Secara historis, imperialisme tidak selalu hadir dalam bentuk penjajahan bersenjata. Dalam konteks modern, imperialisme dapat muncul melalui penguasaan ekonomi, kebijakan, dan budaya oleh kekuatan yang lebih dominan terhadap wilayah yang dianggap “tertinggal”. Jika kita cermati, pola PSN pangan di Papua kerap memperlihatkan ciri-ciri semacam itu.
Pemerintah pusat sering membawa narasi besar pembangunan membuka lahan sawah, memperluas produksi padi, dan mengganti sistem pangan lokal dengan sistem nasional berbasis beras. Padahal, Papua memiliki tradisi pangan yang sangat kuat dan beragam: sagu, ubi, keladi, dan pisang merupakan sumber pangan utama yang menyatu dengan budaya dan ekologi masyarakat adat.
Ketika proyek PSN datang dengan misi menanam padi di tanah adat, tanpa konsultasi yang mendalam dengan masyarakat lokal, maka yang terjadi bukan sekadar pembangunan, melainkan penggantian sistem pangan tradisional dengan sistem asing. Inilah yang disebut banyak ahli sebagai imperialisme pangan, proses di mana sistem pangan luar menggantikan kearifan lokal dengan alasan efisiensi dan produktivitas.
Selain itu, banyak proyek pangan di Papua melibatkan investor besar dan perusahaan dari luar daerah, sementara masyarakat lokal hanya dilibatkan sebagai pekerja lapangan. Hasil produksi dan keuntungan sering kali tidak berpihak pada pemilik tanah adat. Kondisi ini menunjukkan penguasaan ekonomi dari luar, sebuah ciri khas imperialisme modern yang menempatkan masyarakat setempat sebagai objek, bukan subjek pembangunan.
Dari sisi sosial, muncul p**a imperialisme budaya ketika nilai, cara hidup, dan sistem pertanian masyarakat adat dianggap tidak modern.

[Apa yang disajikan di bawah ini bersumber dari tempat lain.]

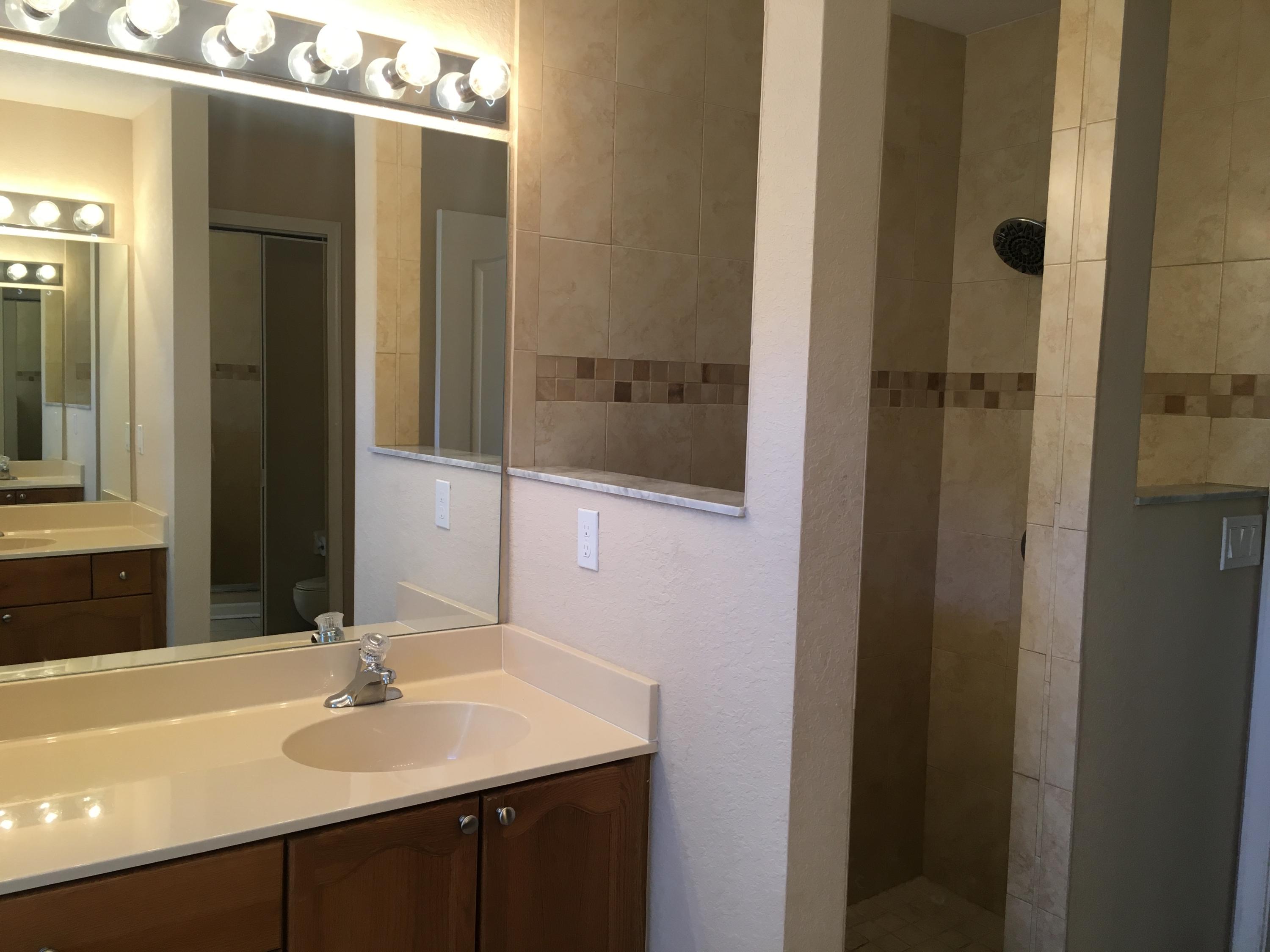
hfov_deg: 61.7
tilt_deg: -4.1
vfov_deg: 48.2
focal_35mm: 29
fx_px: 1064
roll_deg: -2.3
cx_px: 635
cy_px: 476
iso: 50
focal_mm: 4.15
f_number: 2.2
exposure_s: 1/30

Padahal, sistem pangan tradisional Papua terbukti berkelanjutan dan selaras dengan lingkungan. Mengganti sagu dan petatas dengan padi bukan hanya soal makanan, tetapi juga soal identitas dan martabat budaya.
Namun, tidak semua PSN pangan harus dipandang negatif. Jika dilaksanakan dengan pendekatan partisipatif dan menghormati hak masyarakat adat, program ini bisa menjadi jembatan menuju kedaulatan pangan sejati di Papua. Pembangunan yang adil tidak boleh hanya diukur dari seberapa luas lahan sawah yang dibuka, tetapi dari seberapa besar masyarakat adat berdaulat atas tanah dan pangannya sendiri.
Karena itu, PSN pangan akan menjadi pembangunan yang membebaskan, jika ia menempatkan masyarakat Papua sebagai pemilik arah pembangunan. Tetapi jika hanya menguntungkan pihak luar, maka ia tak ubahnya imperialisme modern yang dibungkus dengan jargon pembangunan.